WHAT THE TASK ASKS: Provide the number of lines below that include "RAFAEL", without any other words.

[Page images and extracted text]
--*--

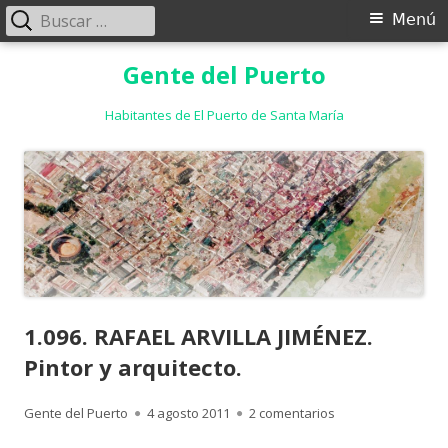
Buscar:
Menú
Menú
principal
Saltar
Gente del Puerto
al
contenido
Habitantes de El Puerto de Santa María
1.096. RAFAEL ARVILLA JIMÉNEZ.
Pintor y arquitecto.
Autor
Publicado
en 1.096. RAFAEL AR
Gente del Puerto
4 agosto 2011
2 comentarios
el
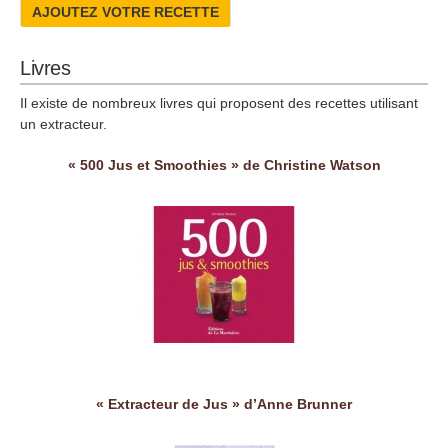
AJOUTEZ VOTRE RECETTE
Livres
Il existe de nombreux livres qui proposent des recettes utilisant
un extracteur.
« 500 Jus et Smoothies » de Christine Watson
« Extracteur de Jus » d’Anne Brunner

--*--

WRITTEN RESPONSE: 2